Start Given data

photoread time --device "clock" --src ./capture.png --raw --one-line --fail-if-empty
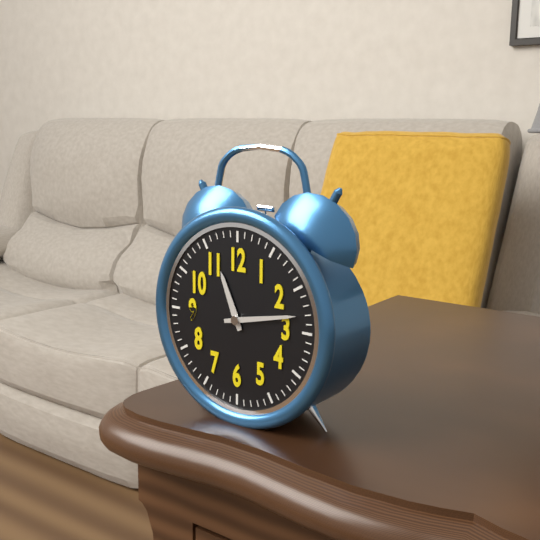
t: 11:13
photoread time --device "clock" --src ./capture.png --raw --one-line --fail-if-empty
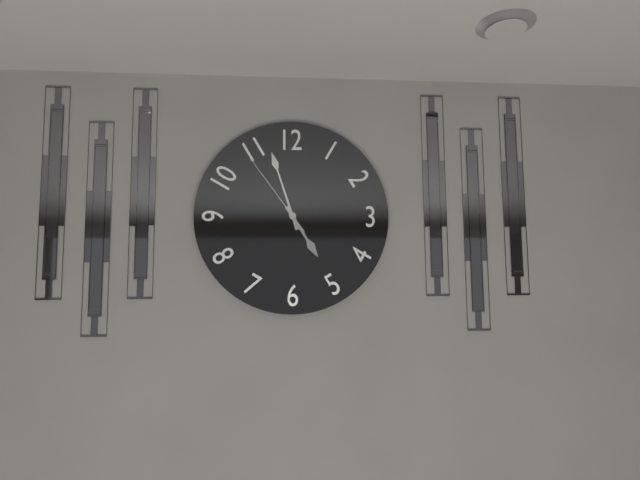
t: 4:57:54
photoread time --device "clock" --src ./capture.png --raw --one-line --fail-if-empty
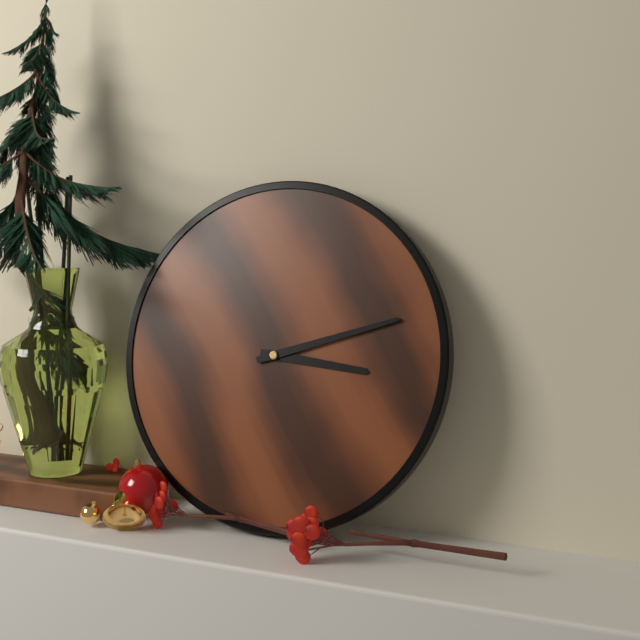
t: 3:12
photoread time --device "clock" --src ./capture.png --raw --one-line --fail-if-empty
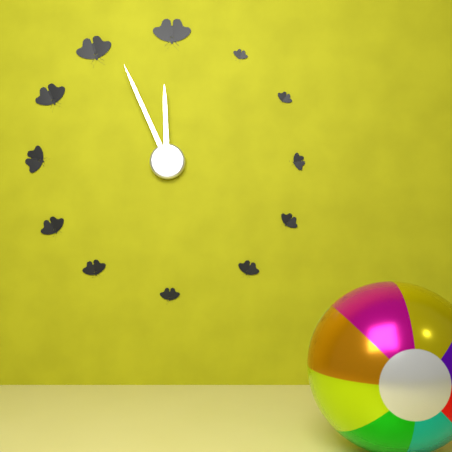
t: 11:56
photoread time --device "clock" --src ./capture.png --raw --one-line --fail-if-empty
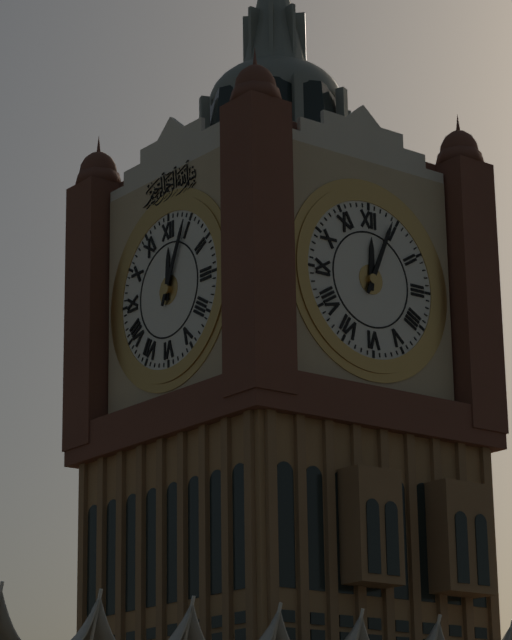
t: 12:04
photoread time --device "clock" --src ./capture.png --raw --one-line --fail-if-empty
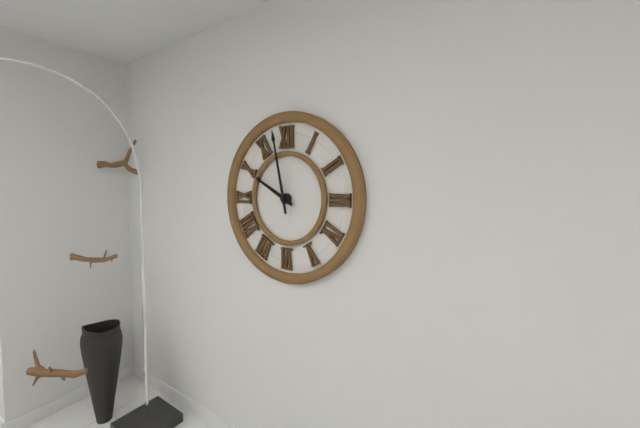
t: 9:58
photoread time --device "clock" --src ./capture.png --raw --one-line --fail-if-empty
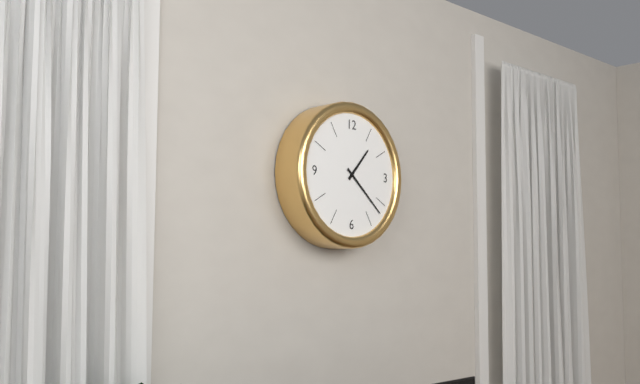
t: 1:22
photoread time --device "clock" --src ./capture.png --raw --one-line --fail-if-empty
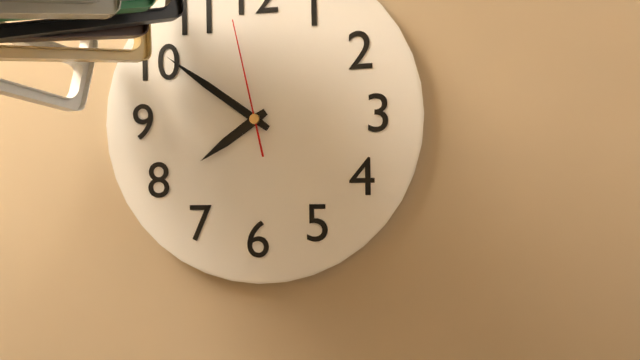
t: 7:51:58
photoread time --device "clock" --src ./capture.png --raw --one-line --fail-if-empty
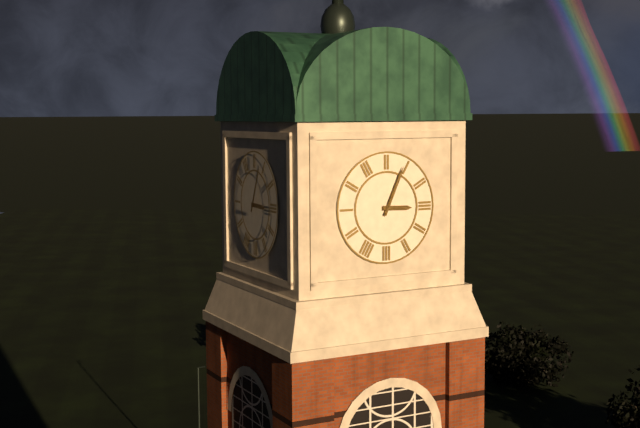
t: 3:04
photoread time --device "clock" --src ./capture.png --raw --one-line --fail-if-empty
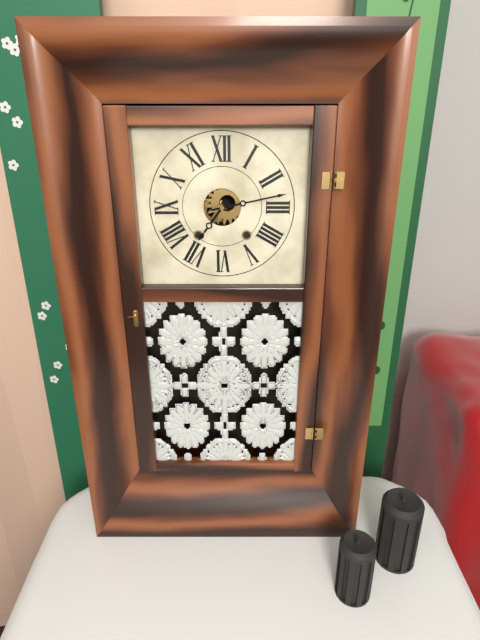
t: 7:13
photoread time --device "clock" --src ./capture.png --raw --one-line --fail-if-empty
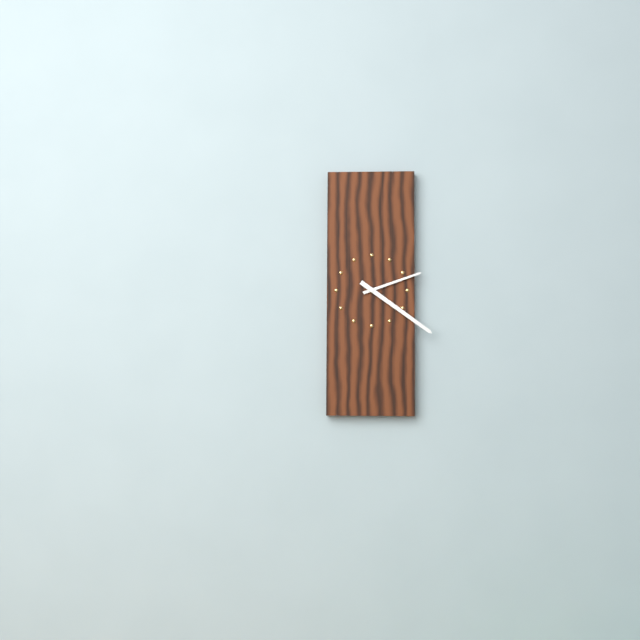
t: 2:21
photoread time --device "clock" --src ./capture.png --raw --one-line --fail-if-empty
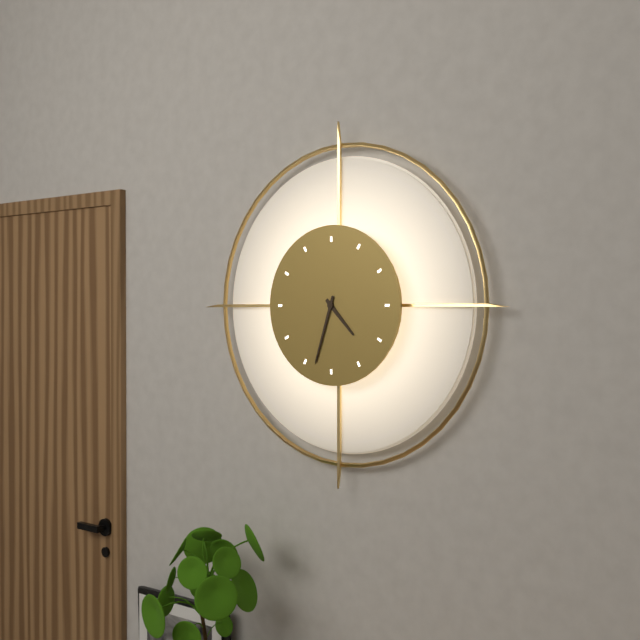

End Given data

Your instructions>
Reproduce the rows above verbatim, omitting the pictures.

Final result>
photoread time --device "clock" --src ./capture.png --raw --one-line --fail-if-empty
t: 11:13
photoread time --device "clock" --src ./capture.png --raw --one-line --fail-if-empty
t: 4:57:54
photoread time --device "clock" --src ./capture.png --raw --one-line --fail-if-empty
t: 3:12
photoread time --device "clock" --src ./capture.png --raw --one-line --fail-if-empty
t: 11:56
photoread time --device "clock" --src ./capture.png --raw --one-line --fail-if-empty
t: 12:04
photoread time --device "clock" --src ./capture.png --raw --one-line --fail-if-empty
t: 9:58
photoread time --device "clock" --src ./capture.png --raw --one-line --fail-if-empty
t: 1:22
photoread time --device "clock" --src ./capture.png --raw --one-line --fail-if-empty
t: 7:51:58
photoread time --device "clock" --src ./capture.png --raw --one-line --fail-if-empty
t: 3:04
photoread time --device "clock" --src ./capture.png --raw --one-line --fail-if-empty
t: 7:13
photoread time --device "clock" --src ./capture.png --raw --one-line --fail-if-empty
t: 2:21
photoread time --device "clock" --src ./capture.png --raw --one-line --fail-if-empty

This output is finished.